Apesar do sucesso de Vick em teatros de ópera tradicionais, ele às vezes os criticava. “Eles são instituições enormes, glamorosas, fabulosas e sedutoras, mas também são um buraco negro perigoso onde a grande arte pode facilmente se tornar um produto que serve a si mesmo” ele disse à BBC em 2012.
O trabalho do Sr. Vick na Birmingham Opera Company, que ele fundou em 1987, foi celebrado na Grã-Bretanha por sua visão ousada. Sua primeira produção, outro “Falstaff”, foi encenada dentro de um centro recreativo da cidade; outras produções aconteceram em um salão de baile queimado acima de um shopping center e em um armazém abandonado.
O Sr. Vick decidiu usar amadores depois de ensaiar uma ópera de Rossini em Pesaro, Itália, na década de 1990. Estava tão quente e abafado um dia, ele lembrado em uma palestra de 2003, que abriu as portas do teatro para a rua e ficou chocado ao ver um grupo de adolescentes parar o jogo de futebol e assistir, paralisados.
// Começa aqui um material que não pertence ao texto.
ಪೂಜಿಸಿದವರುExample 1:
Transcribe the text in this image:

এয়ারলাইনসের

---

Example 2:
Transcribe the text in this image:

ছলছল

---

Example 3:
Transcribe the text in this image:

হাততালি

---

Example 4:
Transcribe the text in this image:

“Para alcançar este tipo de constituinte em Birmingham, decidimos recrutar membros da comunidade para o nosso trabalho”, disse ele. As pessoas que compraram ingressos devem ver reflexos de si mesmas no palco e na equipe de produção, acrescentou.
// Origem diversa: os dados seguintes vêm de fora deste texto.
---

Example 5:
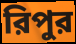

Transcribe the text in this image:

রিপুরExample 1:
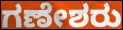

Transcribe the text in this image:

ಗಣೇಶರು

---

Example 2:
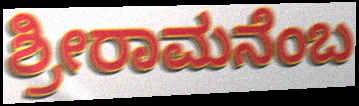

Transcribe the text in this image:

ಶ್ರೀರಾಮನೆಂಬ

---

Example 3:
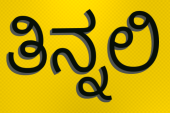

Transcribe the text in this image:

ತಿನ್ನಲಿ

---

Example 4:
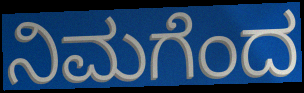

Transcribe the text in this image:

ನಿಮಗೆಂದ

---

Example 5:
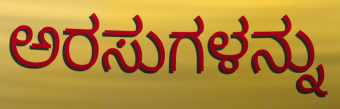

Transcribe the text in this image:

ಅರಸುಗಳನ್ನು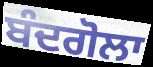
ਬੰਦਗੋਲਾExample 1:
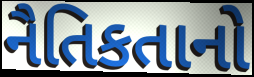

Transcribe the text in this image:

નૈતિકતાનો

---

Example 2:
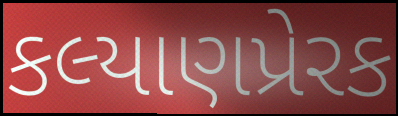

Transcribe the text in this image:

કલ્યાણપ્રેરક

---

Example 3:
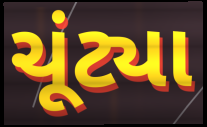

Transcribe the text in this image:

ચૂંટ્યા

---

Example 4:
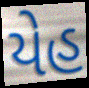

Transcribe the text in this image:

યેહ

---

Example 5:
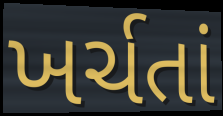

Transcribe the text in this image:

ખર્ચતાંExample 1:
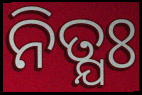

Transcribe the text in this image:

ନିତ୍ଯଃ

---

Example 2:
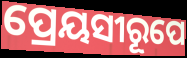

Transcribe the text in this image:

ପ୍ରେୟସୀରୂପେ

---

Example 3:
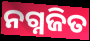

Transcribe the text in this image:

ନଗ୍ନଜିତ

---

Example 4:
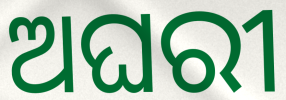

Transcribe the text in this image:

ଅଘରୀ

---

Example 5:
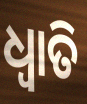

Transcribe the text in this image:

ଧ୍ବାତିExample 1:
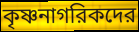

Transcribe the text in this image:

কৃষ্ণনাগরিকদের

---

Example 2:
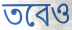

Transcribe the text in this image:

তবেও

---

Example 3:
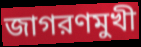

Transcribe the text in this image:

জাগরণমুখী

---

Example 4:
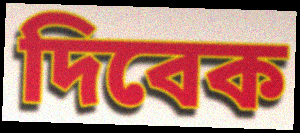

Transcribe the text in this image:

দিবেক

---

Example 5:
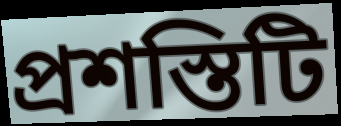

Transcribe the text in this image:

প্রশস্তিটি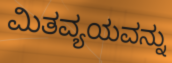
ಮಿತವ್ಯಯವನ್ನುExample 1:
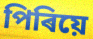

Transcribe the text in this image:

পিৰিয়ে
Vick continuou voltando para Birmingham porque, disse ele, era apenas lá, “na gloriosa participação do público e dos artistas”, que ele se sentia inteiro.
A empresa foi elogiada não apenas por sua inclusividade. A encenação de “Otello” em 2009 “atinge você no coração e nas entranhas”, Rian Evans escreveu no The Guardian. E Mark Swed, no The Los Angeles Times, chamou a produção do Sr. Vick de “Wednesday from Light” de Karlheinz Stockhausen em 2012 “sobrenatural. ” (Incluía jogadores de corda atuando em helicópteros e um camelo, e fazia parte das celebrações dos Jogos Olímpicos da Grã-Bretanha de 2012).
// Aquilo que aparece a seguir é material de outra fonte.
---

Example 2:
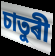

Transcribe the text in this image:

চাতুৰী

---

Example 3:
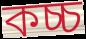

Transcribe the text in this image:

কচ্চ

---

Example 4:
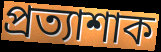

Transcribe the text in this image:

প্ৰত্যাশাক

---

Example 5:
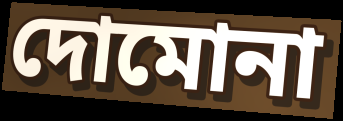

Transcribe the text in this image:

দোমোনা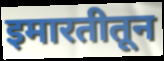
इमारतीतून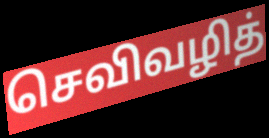
செவிவழித்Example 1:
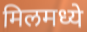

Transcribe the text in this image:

मिलमध्ये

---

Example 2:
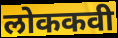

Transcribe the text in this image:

लोककवी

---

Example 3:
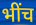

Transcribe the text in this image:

भींच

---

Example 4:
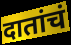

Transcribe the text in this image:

दातांचं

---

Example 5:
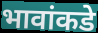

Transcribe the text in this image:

भावांकडे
“Se a ópera pretende mudar sua percepção do que é possível e vale a pena, sonhar o sonho impossível e tudo mais, então esta é claramente a maneira espiritualmente edificante de fazer isso”, acrescentou o Sr. Swed.
O Sr. Vick, que morreu em um hospital, deixa seu parceiro, o coreógrafo Ron Howell, bem como um irmão mais velho, Hedley.
Em seu discurso nos prêmios da Royal Philharmonic Society, O Sr. Vick exortou aqueles no mundo da ópera a “sair de nosso gueto” e seguir o exemplo de Birmingham ao tentar refletir a comunidade onde uma empresa está sediada.
As pessoas precisam “abraçar o futuro e ajudar a construir um mundo em que queremos viver”, disse ele, “não se esconder mexendo enquanto Roma arde”.